Les moules probablement les plus anciens du Japon pour les reliques en bronze découverts dans les ruines de Saga
Des reliques, notamment des moules en pierre pour des objets en bronze, potentiellement les plus anciens de ce type au Japon, ont été découverts sur un site archéologique de la préfecture occidentale de Saga, a annoncé lundi le gouvernement préfectoral.
L’un des moules pourrait remonter à environ 200 avant JC, selon le gouvernement local. Les découvertes effectuées entre septembre et octobre dans les ruines de Yoshinogari ont fait suite à la découverte en avril d’un cercueil en pierre qui aurait appartenu à une personne de haut rang dans une zone du site.
Ce cercueil énigmatique a incité les experts et les passionnés d’archéologie à se demander à qui appartient le lieu de sépulture, une question qui pourrait faire sensation dans un différend de longue date sur l’emplacement de l’ancien royaume Yamatai du pays.
Mais il a été annoncé en juin qu’aucun ossement humain ni accessoire funéraire n’avait été trouvé pouvant fournir des indices sur l’identité de l’individu ou la période exacte de l’enterrement.
Les dernières fouilles de ce qu’on appelle la « zone mystérieuse », qui n’a pas pu être inspectée car un sanctuaire s’y trouvait, ont trouvé trois objets : des moules en serpentinite et en porphyre de quartz, ainsi qu’un récipient en argile utilisé comme récipient. pour le métal en fusion – fabriqué pendant la période Yayoi de l’histoire japonaise.
Les moules, probablement utilisés pour fondre des épées et des lances, ont été trouvés dans un rayon d’environ 5 mètres au nord-ouest jusqu’à environ 10 mètres au sud-sud-ouest de l’endroit où le cercueil en pierre a été découvert, selon la préfecture.

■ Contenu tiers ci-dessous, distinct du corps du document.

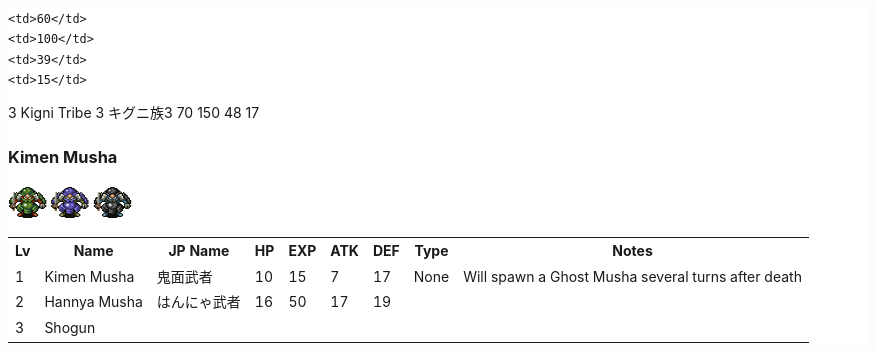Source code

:    <td>60</td>
    <td>100</td>
    <td>39</td>
    <td>15</td>
  </tr>
  <tr>
    <td>3</td>
    <td>Kigni Tribe 3</td>
    <td>キグニ族3</td>
    <td>70</td>
    <td>150</td>
    <td>48</td>
    <td>17</td>
  </tr>
</table>

### Kimen Musha

![Kimen Musha](../images/monsters/kimen_musha_1.png)
![Hannya Musha](../images/monsters/kimen_musha_2.png)
![Shogun](../images/monsters/kimen_musha_3.png)

<table class="monsterPageTable">
  <tr>
    <th>Lv</th>
    <th>Name</th>
    <th>JP Name</th>
    <th>HP</th>
    <th>EXP</th>
    <th>ATK</th>
    <th>DEF</th>
    <th>Type</th>
    <th>Notes</th>
  </tr>
  <tr>
    <td>1</td>
    <td>Kimen Musha</td>
    <td>鬼面武者</td>
    <td>10</td>
    <td>15</td>
    <td>7</td>
    <td>17</td>
    <td rowspan="3">None</td>
    <td rowspan="3">Will spawn a Ghost Musha several turns after death</td>
  </tr>
  <tr>
    <td>2</td>
    <td>Hannya Musha</td>
    <td>はんにゃ武者</td>
    <td>16</td>
    <td>50</td>
    <td>17</td>
    <td>19</td>
  </tr>
  <tr>
    <td>3</td>
    <td>Shogun</td>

« C’est une découverte extrêmement significative pour comprendre les caractéristiques distinctes de la structure (des ruines) et les changements », a déclaré un responsable préfectoral.
La serpentinite a précédé le quartz-porphyre comme moule en pierre en général, a déclaré Chuhei Takashima, un archéologue spécialisé dans les ruines de Yoshinogari, ajoutant que la technologie pourrait provenir directement de la péninsule coréenne.
Ces découvertes « ont ajouté une signification supplémentaire à Yoshinogari, qui était un site de fabrication d’objets en bronze au Japon, introduisant la technologie la plus avancée à l’époque », a déclaré Takashima.
Les ruines ont été désignées lieu historique national en 1991 et sont actuellement ouvertes au public sous le nom de parc historique Yoshinogari.